The plan outlined reflects agreement among thought leaders in both parties who also have broad experience with the way Washington works, Leavitt asserted. He outlined four areas of common ground:

  • Care must be integrated.
  • Payment needs to move away from fee for service and toward a system in which providers take on risk, meaning they agree to be responsible for the care of patients for a "capitated," fixed sum of money that is agreed upon ahead of time.
  • The principle of consumer choice needs to be an essential component of health care.
  • The plan "needed to be scorable" by congressional budgeteers.

The authors said their proposal would save $300 billion in its first decade but more than $1 trillion after the second decade. Leavitt said that he personally thinks that estimate is "fairly conservative."

The authors said the plan also would set the health system on a path to overall health spending that grows at "GDP plus zero," in other words at the growth rate of the Gross Domestic Product.

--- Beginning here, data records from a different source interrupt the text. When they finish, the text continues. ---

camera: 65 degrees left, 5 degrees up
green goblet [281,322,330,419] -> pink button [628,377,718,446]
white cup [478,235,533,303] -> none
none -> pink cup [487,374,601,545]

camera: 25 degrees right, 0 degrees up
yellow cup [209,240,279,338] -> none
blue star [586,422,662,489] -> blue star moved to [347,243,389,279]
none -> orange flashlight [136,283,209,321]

McClellan said of the plan, "if there's an acronym to remember, it's probably 'MCC.' " The blueprint, like a recent proposal issued by the Bipartisan Policy Center, urges more aggressive steps to coordinate treatment in the Medicare fee-for-service program. But it's arguably more aggressive, urging that within five years there be an option for beneficiaries to enroll in "Medicare Comprehensive Care," or MCC.

"MCC organizations include collaborations of providers that receive a globally capitated, comprehensive payment for their attributed beneficiaries and must meet a set of care quality and outcome performance measures for full payment," the proposal says. The initial benchmark for MCC payment would be based on current beneficiary spending and quality of care. Over time the spending target would be based on GDP.

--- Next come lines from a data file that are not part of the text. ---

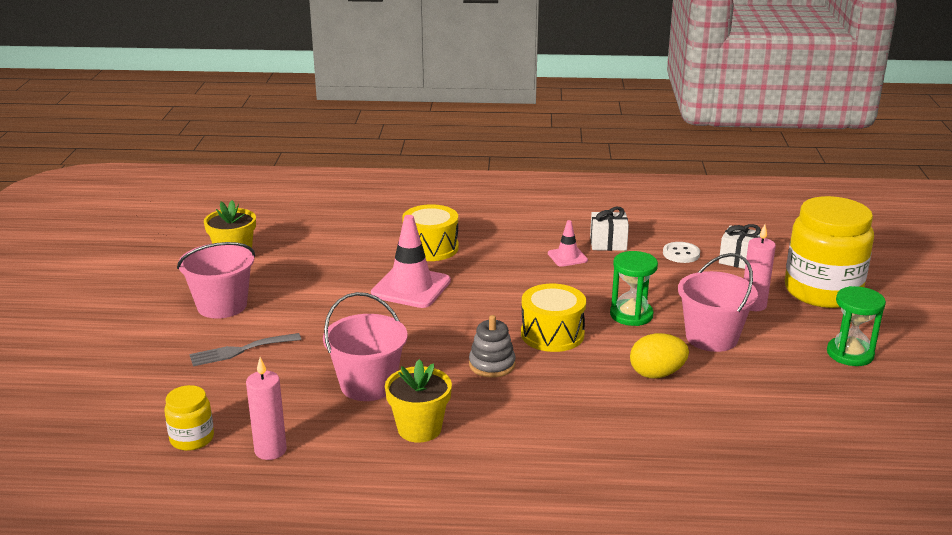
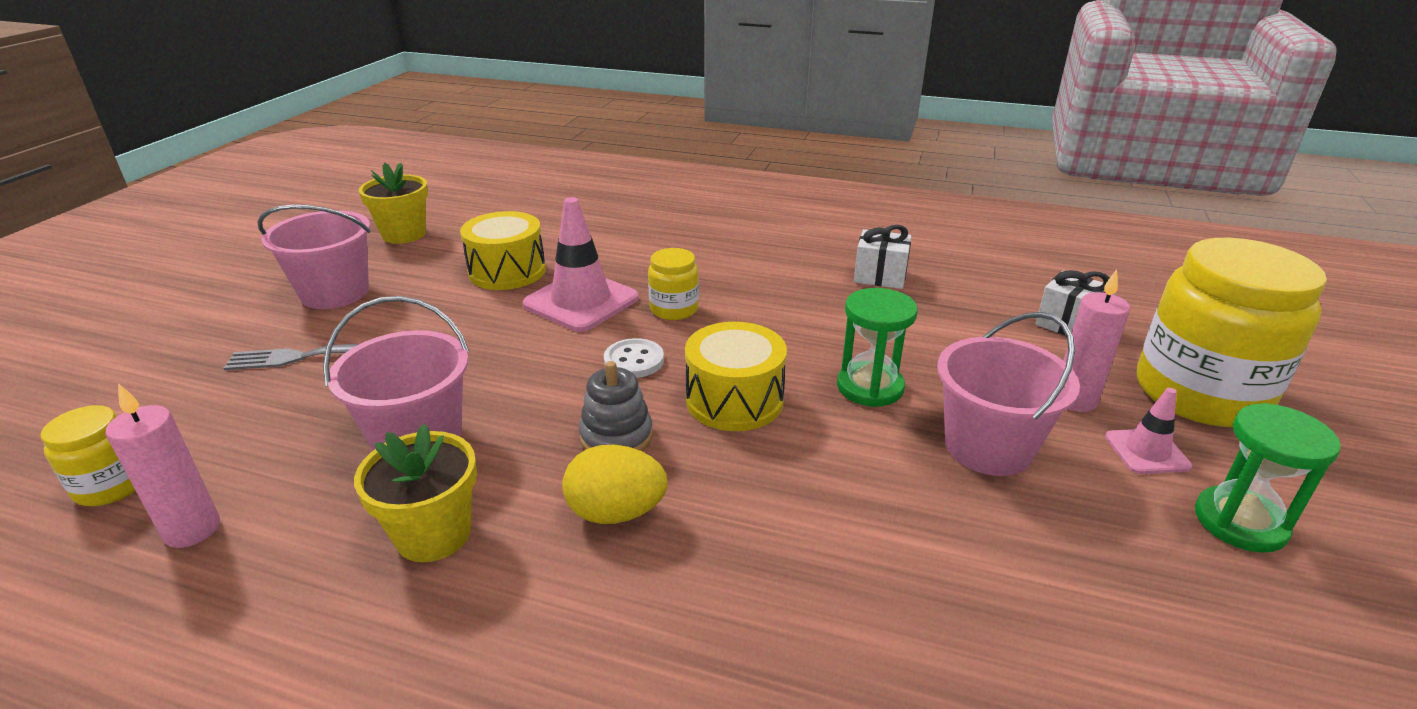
camera: 15 degrees right, 5 degrees up
yellow drum [402,204,459,261] -> yellow drum moved to [460,211,546,290]
pink traffic cone [548,220,588,267] -> pink traffic cone moved to [1105,388,1192,474]
yellow egg [630,333,689,379] -> yellow egg moved to [562,445,668,524]
white button [663,242,700,263] -> white button moved to [604,338,664,378]
none -> yellow jar [648,248,699,320]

"Providers can continue to receive traditional fee-for-service payments, though those payments will likely continue to tighten over time and become less optimal for covering the costs of delivering effective care," the plan says. After 10 years, "we expect the vast majority of Medicare beneficiaries to be treated by providers who are paid using MCC methods."

Leavitt said the plan would draw on the experience of the Medicare Part D prescription drug program he helped to launch. Republicans laud that program as a model way to use competition to control costs and improve quality. But the authors of the plan sought to distinguish the proposal from the premium support approach proposed unsuccessfully by Republicans in last fall's elections. They said it would not shift costs to beneficiaries because it would cause overall health spending to be reined in by streamlining care.

The plan also would more closely track quality of care and per capita cost growth in Medicaid. "States that improve quality of care and reduce per capita beneficiary cost trends "would keep a disproportionate share of the savings," a summary says. The current demonstration program to streamline treatment of those dually eligible for Medicare and Medicaid would be converted into a permanent program for "Medicare-Medicaid Aligned Care."

Changes to private insurance "include limiting the tax exclusion of employer-provided health insurance benefits by imposing a cap on federal subsidies that would grow at the same per capita rate as those in Medicare or the exchanges," said a news release. That would generate savings of $120 billion over a decade. Other changes would "promote effective antitrust enforcement and developing more efficient medical liability systems."